### [What to produce]
Copy every item below word for word, line by line, leaving nothing out.
————————
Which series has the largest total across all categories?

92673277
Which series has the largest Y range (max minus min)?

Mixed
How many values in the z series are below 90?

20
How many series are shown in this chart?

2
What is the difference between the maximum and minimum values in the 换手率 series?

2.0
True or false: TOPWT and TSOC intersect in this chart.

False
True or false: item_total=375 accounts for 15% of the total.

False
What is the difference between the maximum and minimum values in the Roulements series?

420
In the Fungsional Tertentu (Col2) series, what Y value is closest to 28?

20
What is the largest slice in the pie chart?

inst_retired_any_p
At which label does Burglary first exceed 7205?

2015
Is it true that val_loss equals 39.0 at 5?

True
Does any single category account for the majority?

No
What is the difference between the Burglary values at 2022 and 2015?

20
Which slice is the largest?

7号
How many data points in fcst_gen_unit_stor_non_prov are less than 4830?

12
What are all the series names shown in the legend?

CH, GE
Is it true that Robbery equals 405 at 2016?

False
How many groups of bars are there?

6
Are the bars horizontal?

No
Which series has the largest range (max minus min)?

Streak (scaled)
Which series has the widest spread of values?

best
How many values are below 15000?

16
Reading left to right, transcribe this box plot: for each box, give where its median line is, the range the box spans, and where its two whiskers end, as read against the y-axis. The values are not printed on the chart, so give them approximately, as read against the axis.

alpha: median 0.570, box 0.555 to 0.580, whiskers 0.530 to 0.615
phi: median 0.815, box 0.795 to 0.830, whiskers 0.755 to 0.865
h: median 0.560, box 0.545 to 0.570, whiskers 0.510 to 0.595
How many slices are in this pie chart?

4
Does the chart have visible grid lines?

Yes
————————
### [Your response]
Which series has the largest total across all categories?

92673277
Which series has the largest Y range (max minus min)?

Mixed
How many values in the z series are below 90?

20
How many series are shown in this chart?

2
What is the difference between the maximum and minimum values in the 换手率 series?

2.0
True or false: TOPWT and TSOC intersect in this chart.

False
True or false: item_total=375 accounts for 15% of the total.

False
What is the difference between the maximum and minimum values in the Roulements series?

420
In the Fungsional Tertentu (Col2) series, what Y value is closest to 28?

20
What is the largest slice in the pie chart?

inst_retired_any_p
At which label does Burglary first exceed 7205?

2015
Is it true that val_loss equals 39.0 at 5?

True
Does any single category account for the majority?

No
What is the difference between the Burglary values at 2022 and 2015?

20
Which slice is the largest?

7号
How many data points in fcst_gen_unit_stor_non_prov are less than 4830?

12
What are all the series names shown in the legend?

CH, GE
Is it true that Robbery equals 405 at 2016?

False
How many groups of bars are there?

6
Are the bars horizontal?

No
Which series has the largest range (max minus min)?

Streak (scaled)
Which series has the widest spread of values?

best
How many values are below 15000?

16
Reading left to right, transcribe this box plot: for each box, give where its median line is, the range the box spans, and where its two whiskers end, as read against the y-axis. The values are not printed on the chart, so give them approximately, as read against the axis.

alpha: median 0.570, box 0.555 to 0.580, whiskers 0.530 to 0.615
phi: median 0.815, box 0.795 to 0.830, whiskers 0.755 to 0.865
h: median 0.560, box 0.545 to 0.570, whiskers 0.510 to 0.595
How many slices are in this pie chart?

4
Does the chart have visible grid lines?

Yes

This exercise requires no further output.